Congresso Restringe Acesso ao STJ e Impacta Previdência e Consumidor
Congresso aprova lei que restringe acesso ao STJ, exigindo 'relevância' para julgar processos e impactando áreas como Previdência e consumidor.

## Nova Lei Federal Limita Acesso ao STJ
O Congresso Nacional aprovou um projeto de lei que impõe novas restrições ao volume de recursos analisados pelo Superior Tribunal de Justiça (STJ). A legislação, que regulamenta uma emenda constitucional de 2022, exige que os processos demonstrem "relevância econômica, social, política ou jurídica" para serem avaliados. O objetivo é reduzir o número de ações que chegam ao tribunal, permitindo que o STJ concentre seus esforços em questões de maior impacto nacional.

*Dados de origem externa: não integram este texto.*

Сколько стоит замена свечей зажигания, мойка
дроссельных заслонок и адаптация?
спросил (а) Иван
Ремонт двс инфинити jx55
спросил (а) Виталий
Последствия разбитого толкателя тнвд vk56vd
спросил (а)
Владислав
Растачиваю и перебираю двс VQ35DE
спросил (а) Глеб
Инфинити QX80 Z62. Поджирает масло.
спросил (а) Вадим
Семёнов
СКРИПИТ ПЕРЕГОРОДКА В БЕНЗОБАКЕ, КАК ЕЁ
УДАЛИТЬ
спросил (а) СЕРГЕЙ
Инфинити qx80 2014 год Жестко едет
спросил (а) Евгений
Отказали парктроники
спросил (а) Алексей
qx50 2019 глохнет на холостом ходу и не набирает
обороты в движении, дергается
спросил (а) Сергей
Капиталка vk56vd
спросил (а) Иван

No primeiro semestre deste ano, o STJ recebeu cerca de 260 mil processos, distribuídos entre seus 33 ministros. A nova lei visa transformar o tribunal em uma corte de precedentes, semelhante ao Supremo Tribunal Federal (STF) com a repercussão geral. Segundo o STJ, a mudança reforçará a uniformização da interpretação da legislação e ampliará a autonomia das instâncias inferiores para resolver casos que não ultrapassem o interesse individual das partes.
## Impactos e Preocupações com a Nova Regra
A restrição de acesso ao STJ pode afetar diversas áreas do direito, incluindo questões previdenciárias e de direito do consumidor, que historicamente envolvem valores individuais menores. Advogados, instituições e empresas expressam preocupação com a nova regra, que pode dificultar o questionamento de decisões de instâncias inferiores. "Vai criar uma via rápida e garantida para os grandes litigantes e uma barreira altamente burocratizada para a tutela dos direitos fundamentais do cidadão comum", critica Cristiano Maronna, especialista ouvido na fonte.
A lei estabelece cinco casos de presunção de relevância, como quando a decisão recorrida contraria a jurisprudência dominante do STJ. Também são considerados relevantes recursos em ações penais, de improbidade administrativa e de inelegibilidade, além de causas que ultrapassem 500 salários mínimos. Caso a relevância não seja reconhecida por dois terços dos ministros, o mérito do recurso não será discutido, e decisões semelhantes poderão ser automaticamente recusadas.
## Tramitação Rápida e Futuro da Legislação
O projeto de lei tramitou de forma acelerada no Legislativo. Apresentado em 12 de junho, foi aprovado pelo Senado em 1º de julho e pela Câmara dos Deputados em 9 de julho, sem passar por comissões em nenhuma das Casas. A legislação agora aguarda sanção presidencial. Entidades que se opõem à nova lei planejam trabalhar para convencer o governo a realizar vetos pontuais, buscando mitigar os impactos negativos percebidos.